We are committed to an intersectional agroecology and we want to support the struggles against capitalism and against racism that are taking place in the different territories. From here we stand in solidarity with fellow Nicaraguan students who are suffering a brutal repression these days, with the Palestinian compañeras, with the Mapuche. We demand the rebellion of all these struggles in the face of the globalization of plunder, hunger and poverty.

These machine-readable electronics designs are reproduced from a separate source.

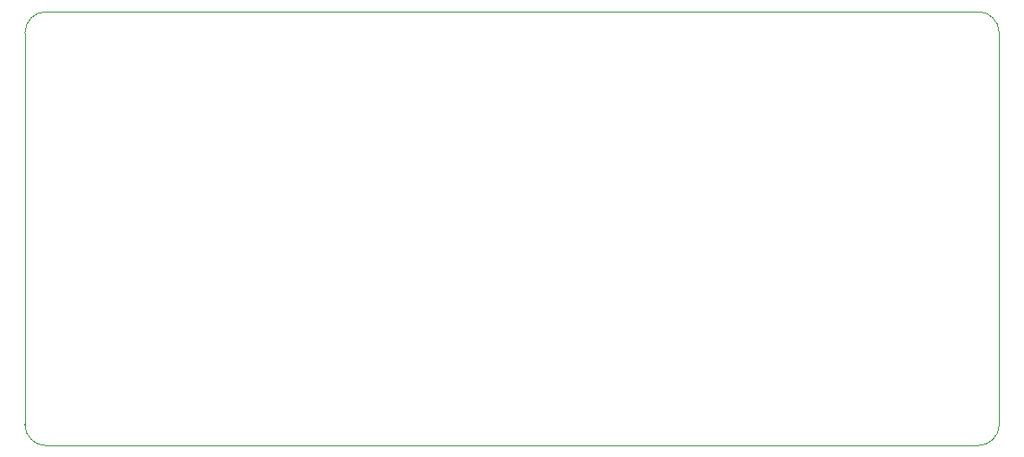
<source format=gbr>
%TF.GenerationSoftware,KiCad,Pcbnew,7.0.8-7.0.8~ubuntu22.04.1*%
%TF.CreationDate,2023-10-05T10:52:53-04:00*%
%TF.ProjectId,ladcp_interface_box,6c616463-705f-4696-9e74-657266616365,rev?*%
%TF.SameCoordinates,Original*%
%TF.FileFunction,Profile,NP*%
%FSLAX46Y46*%
G04 Gerber Fmt 4.6, Leading zero omitted, Abs format (unit mm)*
G04 Created by KiCad (PCBNEW 7.0.8-7.0.8~ubuntu22.04.1) date 2023-10-05 10:52:53*
%MOMM*%
%LPD*%
G01*
G04 APERTURE LIST*
%TA.AperFunction,Profile*%
%ADD10C,0.100000*%
%TD*%
G04 APERTURE END LIST*
D10*
X101000000Y-109000000D02*
G75*
G03*
X103000000Y-111000000I2000000J0D01*
G01*
X103000000Y-70000000D02*
X191000000Y-70000000D01*
X103000000Y-70000000D02*
G75*
G03*
X101000000Y-72000000I0J-2000000D01*
G01*
X193000000Y-72000000D02*
G75*
G03*
X191000000Y-70000000I-2000000J0D01*
G01*
X101000000Y-109000000D02*
X101000000Y-72000000D01*
X191000000Y-111000000D02*
G75*
G03*
X193000000Y-109000000I0J2000000D01*
G01*
X191000000Y-111000000D02*
X103000000Y-111000000D01*
X193000000Y-72000000D02*
X193000000Y-109000000D01*
M02*

</source>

Nor can we forget those struggles that are taking place in our territory and that continue, we continue fighting and defending other forms of life, other agriculture, other forms of fishing, other livestock, other food, other rural means and other forms of democracy. Individuals and peoples must have the right to decide their policies and their forms of social organisation.

In addition, we would also like to name those people who are no longer there but who have dedicated their lives and have put their bodies in the fight for the defense of the territory like Berta Cáceres or so many activists who were killed for believing in a more just world, such as compañera Sandra Santoyo, or our colleague Mariano who died these days in Asturias. All of them are present in us, breathing through our lungs, working with our hands and fighting, dreaming and rebelling through our heads and in our hearts.

Globalise the struggle, globalise hope!